As its still a draft, please visit ietf.org for more details.

TODO Decoding as of 2021-08-06

Sonyflake

is also a UUID but fits in an unsigned 64bit integer, so in terms of memory consumption & computing its faster than all of them above

Used sonyflake-py for the tests

python 2.x example

~$ python

python 3.x example

~$ python3
>>> import sonyflake
>>> from datetime import datetime, timezone
>>> sf = sonyflake.SonyFlake(machine_id=lambda: 1337, start_time=datetime(2021, 1, 1, 0, 0, 0, 0, tzinfo=timezone.utc))
>>> for x in range(5):
...     next = sf.next_id()
...     print(next)
...     print(sf.decompose(next))
...
31948301431473465
{'id': 31948301431473465, 'msb': 0, 'time': 1904267158, 'sequence': 0, 'machine_id': 1337}
31948301431539001
{'id': 31948301431539001, 'msb': 0, 'time': 1904267158, 'sequence': 1, 'machine_id': 1337}
31948301431604537
{'id': 31948301431604537, 'msb': 0, 'time': 1904267158, 'sequence': 2, 'machine_id': 1337}
31948301431670073
{'id': 31948301431670073, 'msb': 0, 'time': 1904267158, 'sequence': 3, 'machine_id': 1337}
31948301431735609
{'id': 31948301431735609, 'msb': 0, 'time': 1904267158, 'sequence': 4, 'machine_id': 1337}

Decode

from datetime import datetime, timezone, tzinfo
from sonyflake.sonyflake import SonyFlake


val = input("Enter id: ")
parts = SonyFlake.decompose(int(val))
start_time = SonyFlake.to_sonyflake_time(datetime(2021, 1, 1, 0, 0, 0, 0, tzinfo=timezone.utc))
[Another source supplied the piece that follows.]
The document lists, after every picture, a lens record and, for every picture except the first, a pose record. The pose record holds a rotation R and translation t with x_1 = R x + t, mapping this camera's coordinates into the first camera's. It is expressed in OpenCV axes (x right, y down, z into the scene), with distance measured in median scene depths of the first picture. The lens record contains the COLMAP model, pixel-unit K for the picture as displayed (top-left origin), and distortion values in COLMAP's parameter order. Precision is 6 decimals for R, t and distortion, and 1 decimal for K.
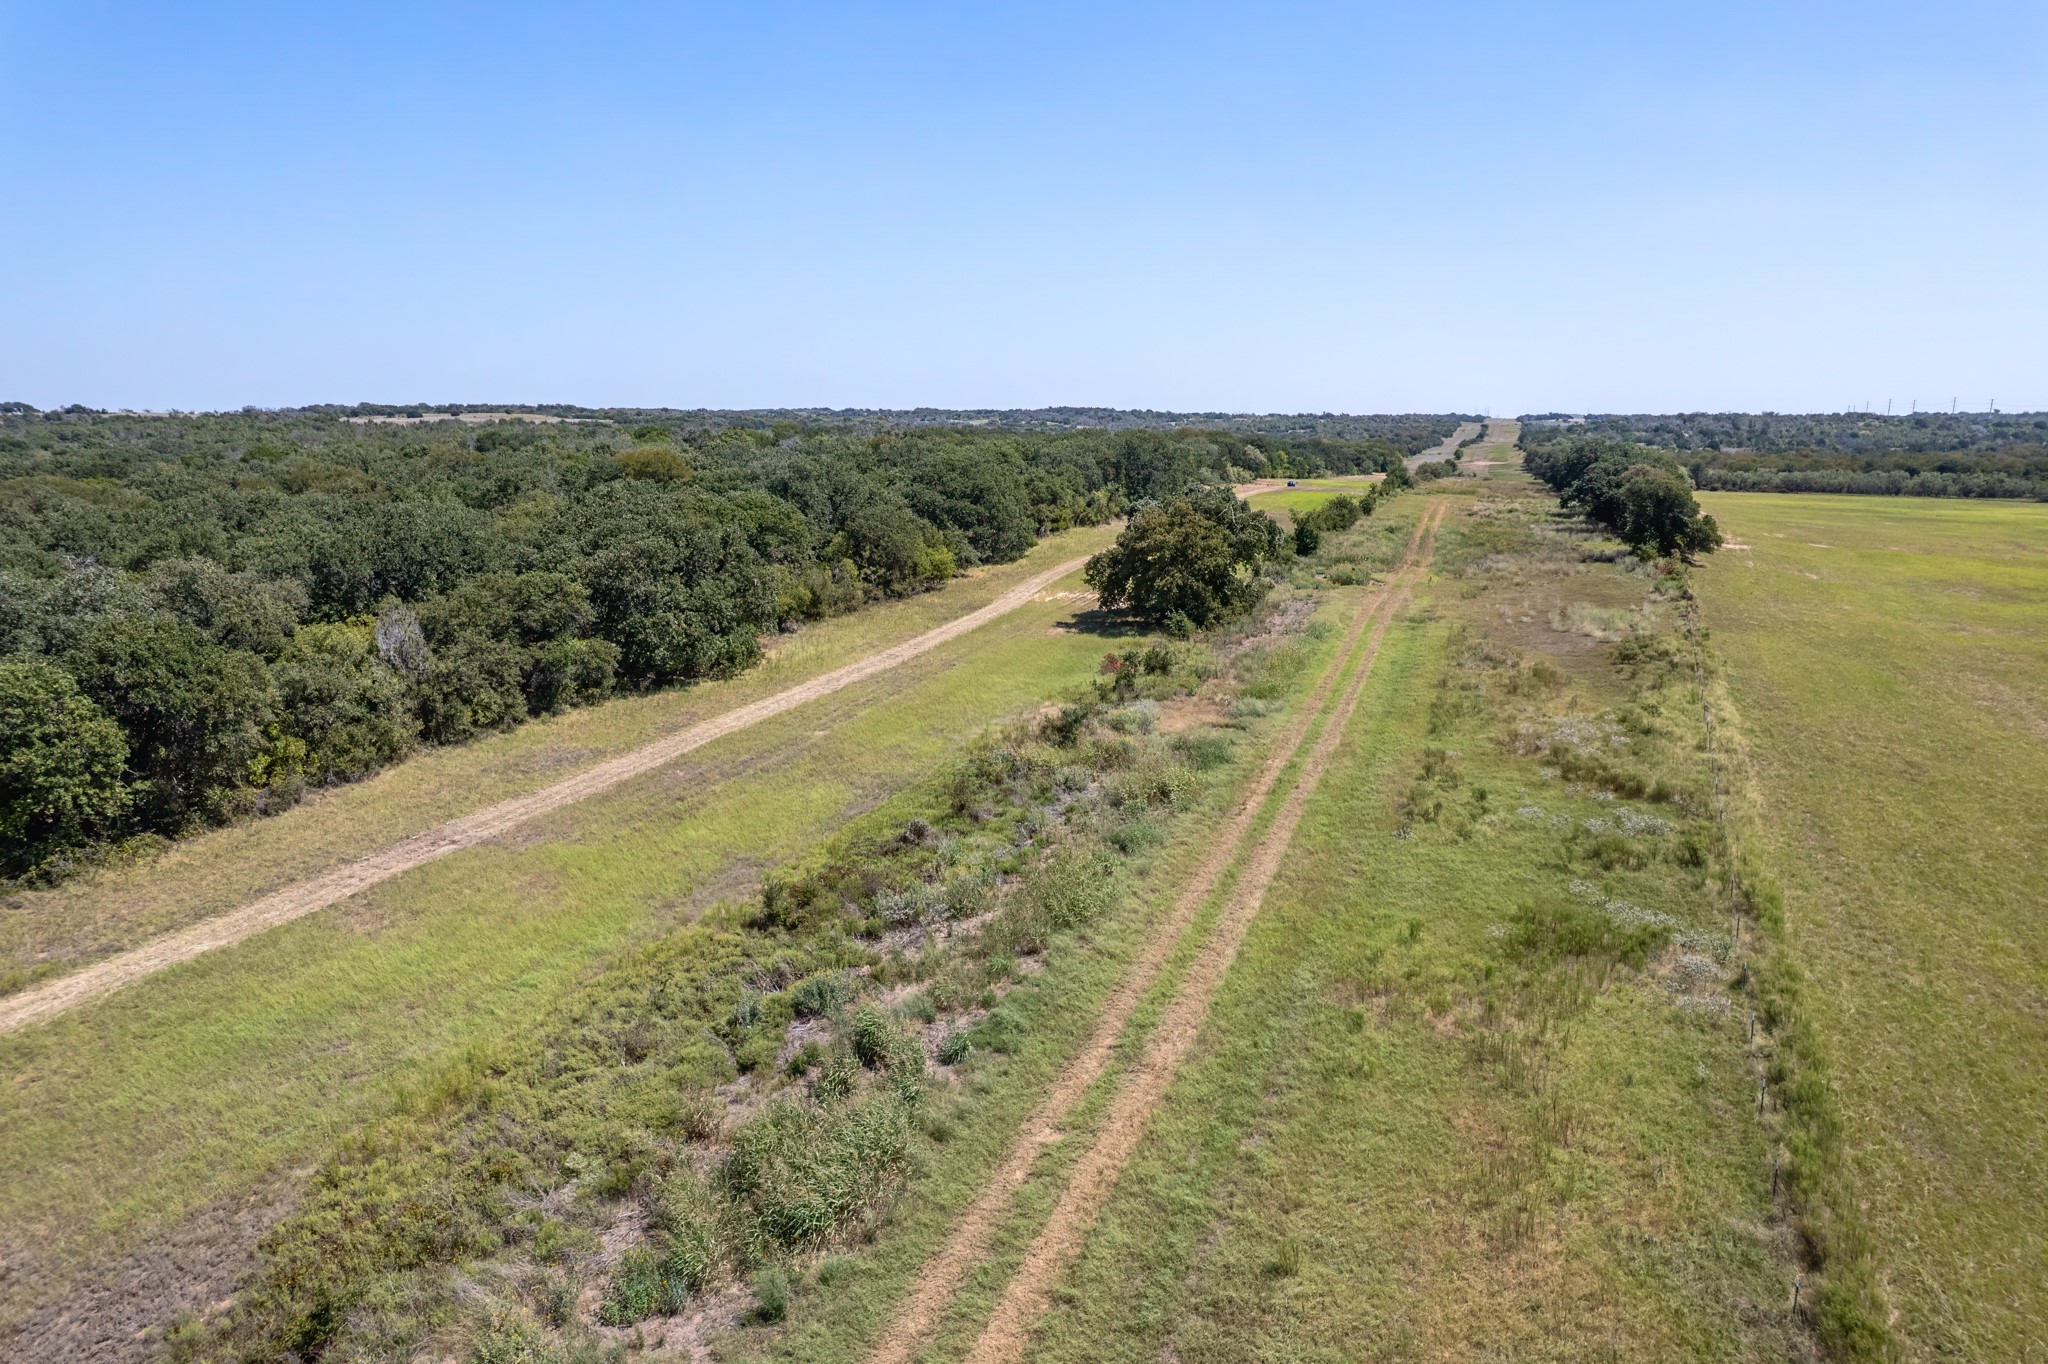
lens RADIAL K [[1336.3, 0, 1024.5], [0, 1336.3, 683.0], [0, 0, 1]] dist [-0.057170, 0.033957]
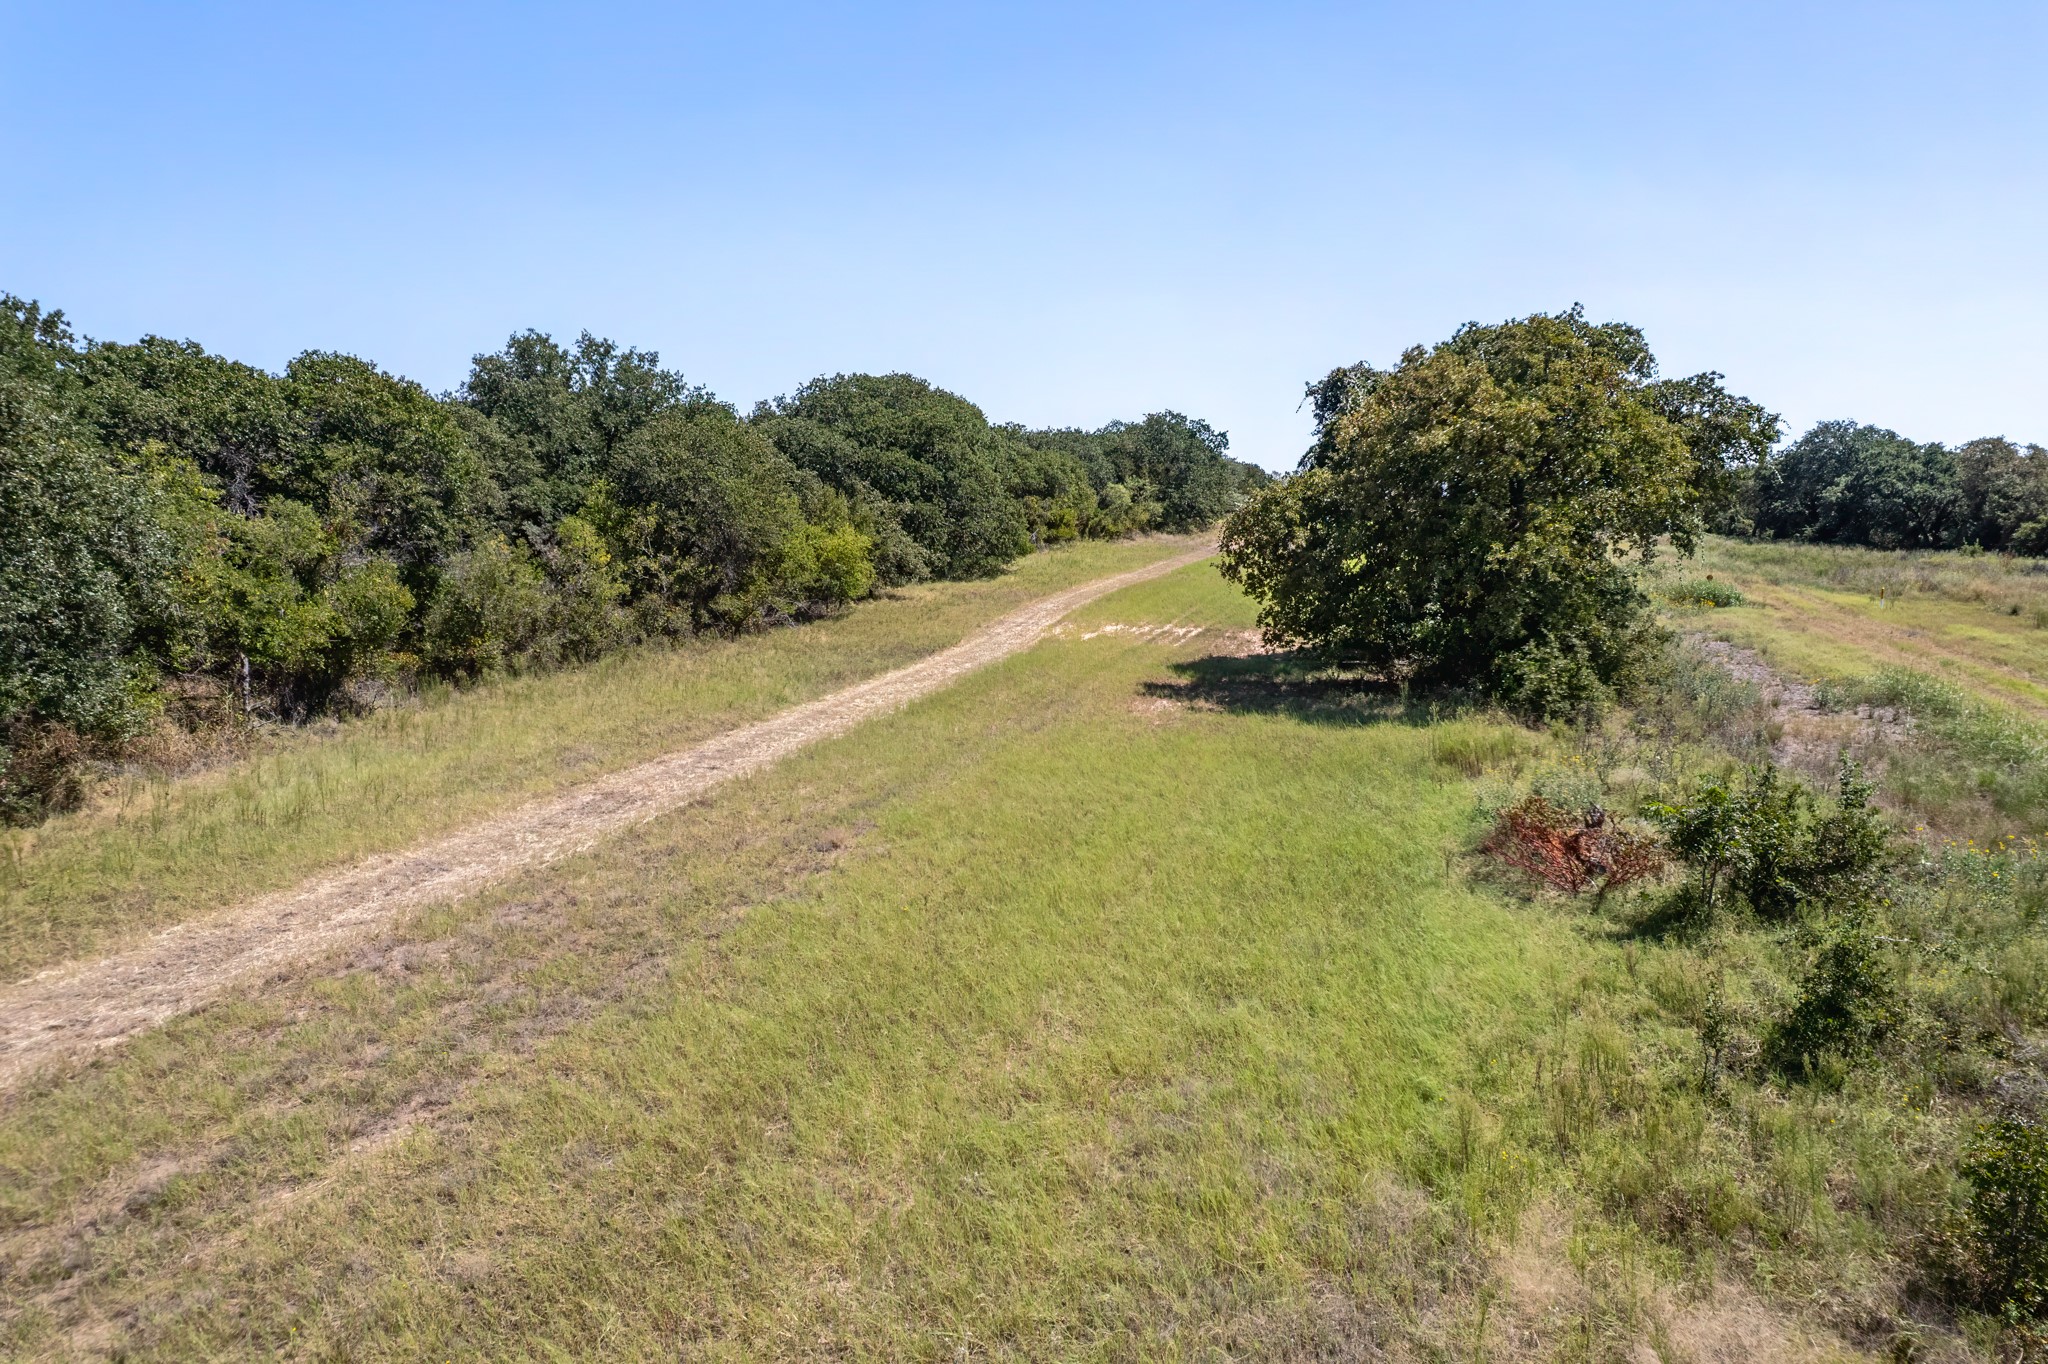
lens RADIAL K [[1336.3, 0, 1021.9], [0, 1336.3, 681.6], [0, 0, 1]] dist [-0.057170, 0.033957]
pose [[0.999079, -0.005576, 0.042543, -0.019988], [0.008301, 0.997905, -0.064155, -0.019053], [-0.042096, 0.064449, 0.997033, 0.526589]]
print("DateTime: {}, MachineId: {}, Sequence: {}".format(
    datetime.fromtimestamp((parts['time'] + start_time) / 100),
    parts['machine_id'],
    parts['sequence']
))

If we enter 31948301431670073 the result will be

DateTime: 2021-08-09 11:37:51.580000, MachineId: 1337, Sequence: 2

Conclusion

Contains the timestamp, which bot it produced and a sequence number. The time is in our case the important field, because we are now able to sort events based upon time.